■ Saved entries:
--- START ---

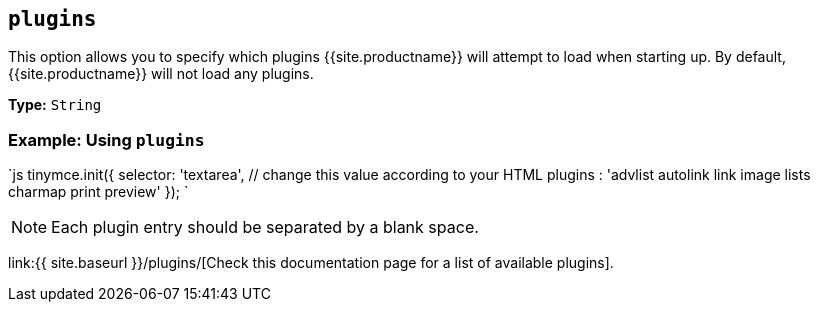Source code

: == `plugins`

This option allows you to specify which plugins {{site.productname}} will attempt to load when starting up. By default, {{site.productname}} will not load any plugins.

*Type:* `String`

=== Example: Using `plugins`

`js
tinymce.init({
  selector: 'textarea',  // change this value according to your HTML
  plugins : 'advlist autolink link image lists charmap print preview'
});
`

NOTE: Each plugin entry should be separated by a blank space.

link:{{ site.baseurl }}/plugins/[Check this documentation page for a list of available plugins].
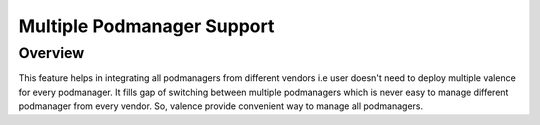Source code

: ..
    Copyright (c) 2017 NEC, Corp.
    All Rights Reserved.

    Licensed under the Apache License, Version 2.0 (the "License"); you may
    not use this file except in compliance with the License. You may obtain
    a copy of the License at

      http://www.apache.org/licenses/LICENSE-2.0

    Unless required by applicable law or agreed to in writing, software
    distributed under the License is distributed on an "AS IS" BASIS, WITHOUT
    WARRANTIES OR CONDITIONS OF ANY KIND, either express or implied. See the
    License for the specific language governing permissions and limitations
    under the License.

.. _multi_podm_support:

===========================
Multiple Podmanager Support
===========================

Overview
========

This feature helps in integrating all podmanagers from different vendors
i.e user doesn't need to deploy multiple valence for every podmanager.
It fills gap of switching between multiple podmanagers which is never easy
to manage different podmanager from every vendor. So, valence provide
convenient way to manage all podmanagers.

--- END ---

■ Work to complete: The records above are to be set down exactly as written, with no images.

■ Response:
Source code

: == `plugins`

This option allows you to specify which plugins {{site.productname}} will attempt to load when starting up. By default, {{site.productname}} will not load any plugins.

*Type:* `String`

=== Example: Using `plugins`

`js
tinymce.init({
  selector: 'textarea',  // change this value according to your HTML
  plugins : 'advlist autolink link image lists charmap print preview'
});
`

NOTE: Each plugin entry should be separated by a blank space.

link:{{ site.baseurl }}/plugins/[Check this documentation page for a list of available plugins].
Source code

: ..
    Copyright (c) 2017 NEC, Corp.
    All Rights Reserved.

    Licensed under the Apache License, Version 2.0 (the "License"); you may
    not use this file except in compliance with the License. You may obtain
    a copy of the License at

      http://www.apache.org/licenses/LICENSE-2.0

    Unless required by applicable law or agreed to in writing, software
    distributed under the License is distributed on an "AS IS" BASIS, WITHOUT
    WARRANTIES OR CONDITIONS OF ANY KIND, either express or implied. See the
    License for the specific language governing permissions and limitations
    under the License.

.. _multi_podm_support:

===========================
Multiple Podmanager Support
===========================

Overview
========

This feature helps in integrating all podmanagers from different vendors
i.e user doesn't need to deploy multiple valence for every podmanager.
It fills gap of switching between multiple podmanagers which is never easy
to manage different podmanager from every vendor. So, valence provide
convenient way to manage all podmanagers.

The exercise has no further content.